Нет, был еще один случай в их жизни, когда он с удивлением почувствовал, что она сильнее его. Это было всего три дня назад, когда он, старый опытный врач, с глазами, покрасневшими от бессонницы, дрожащими руками готовил для нее шприц для ненужной, бесполезной уже инъекции, а она, взглянув на него терпеливыми, усталыми глазами, сделала чуть заметный знак: "Не нужно". Он сурово и непреклонно продолжал приготовления с уверенным видом (он умел обращаться с нервными больными).
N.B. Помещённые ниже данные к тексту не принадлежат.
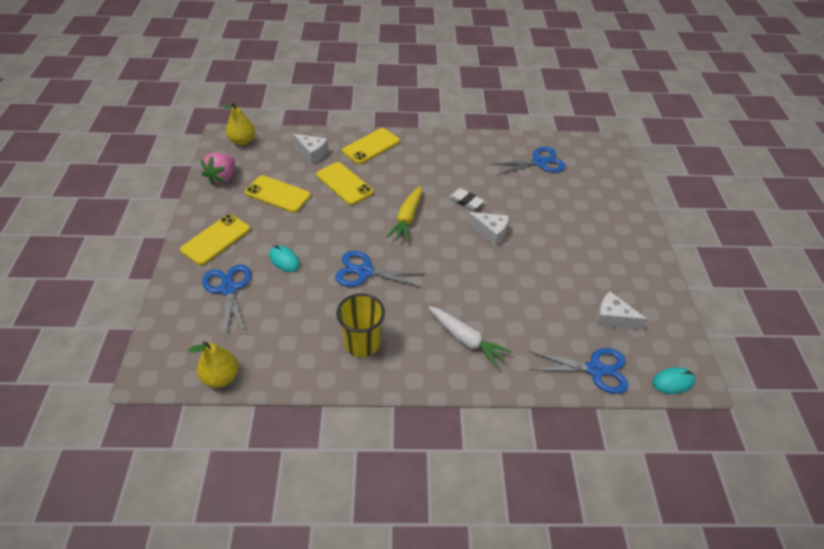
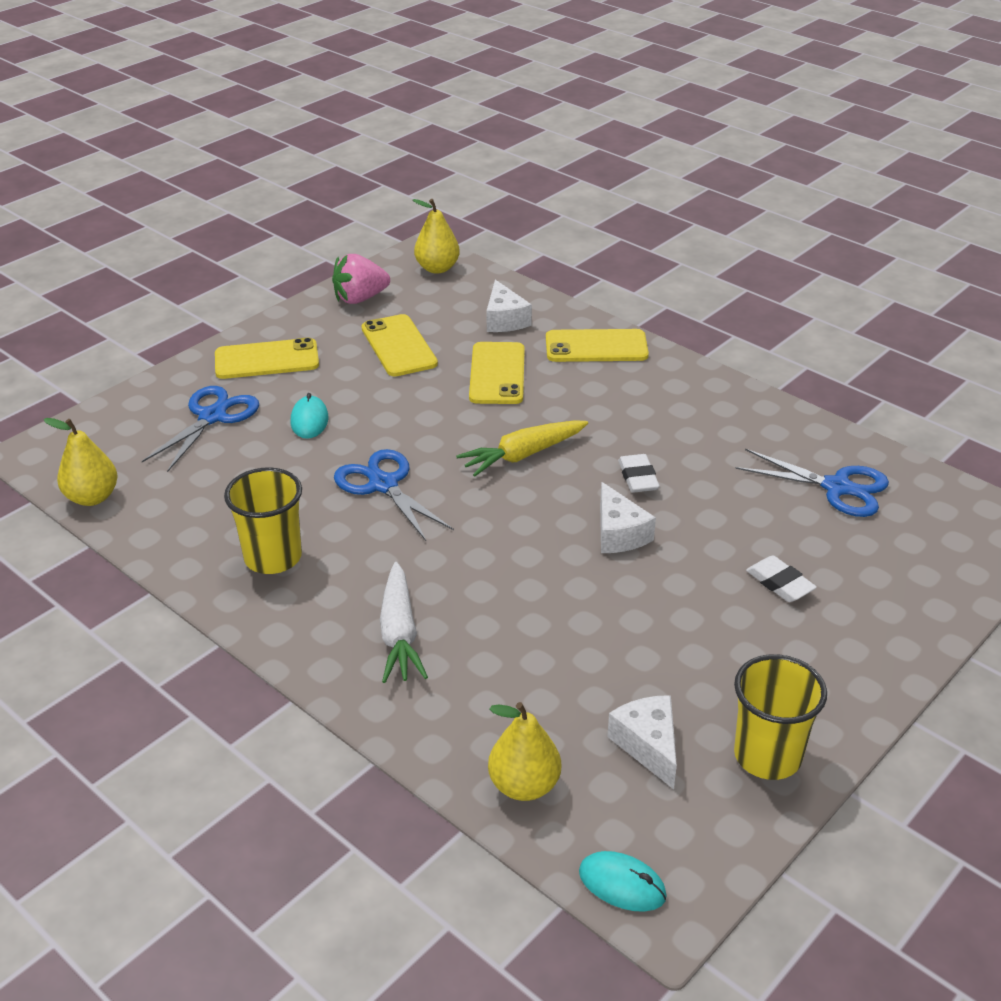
camera: 45 degrees right, 10 degrees down
(570, 217) = (780, 583): none -> white eraser
(595, 369) = (524, 785): blue scissors -> yellow pear
(650, 292) = (767, 756): none -> yellow cup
И вот тогда-то она, вместо того чтобы спорить, покорно улыбнулась и прикрыла глаза, точно сказала: "Ну, если тебе так будет легче..." И он, приготовившийся деспотически побороть любое сопротивление, не считаясь ни с какими там нервами или переживаниями, делать свое дело до конца, вдруг опустил руки, сгорбился и медленно уронил свою большую, тяжелую голову на одеяло, чувствуя, как ее сухая, покрытая морщинками рука медленно поползла, точно на гору, едва касаясь, по его щеке и, так и не добравшись до самого верха, слабо погладила седые и жесткие волосы у виска...
А после этой сумасшедшей истории на лестнице все пошло хорошо и гладко, и она всегда была около него, и поэтому он снова перестал мало-помалу думать о ней. Он вовсе не хотел сбивать ее с хороших, только немного порывистых и восторженных решений, какие бывают у слабых людей. Нет, все вышло как-то само собой. Он-то крепко стоял на обеих ногах, а она была слабенькая. Вероятно, и с его твердой поддержкой ей нелегко было бы в жизни, а получилось так, что бороться ей приходилось больше всего со своей любовью к нему, с ним самим, с его желаниями, интересами. А с ним она совсем не умела бороться, ничего не умела от него отстоять...
Она всегда была с ним рядом, и ему всегда казалось, что впереди еще много времени, когда он успеет подумать о ней. И вот теперь времени у него сколько угодно, и он сидит и думает о ней. Теперь, когда ничего нельзя изменить, даже сказать, объяснить. Даже подушку поправить, даже нагнуться поднять ей моток шерстяных ниток, которые она постоянно роняла, даже сахар помешать в ее чашке ложечкой - ничего...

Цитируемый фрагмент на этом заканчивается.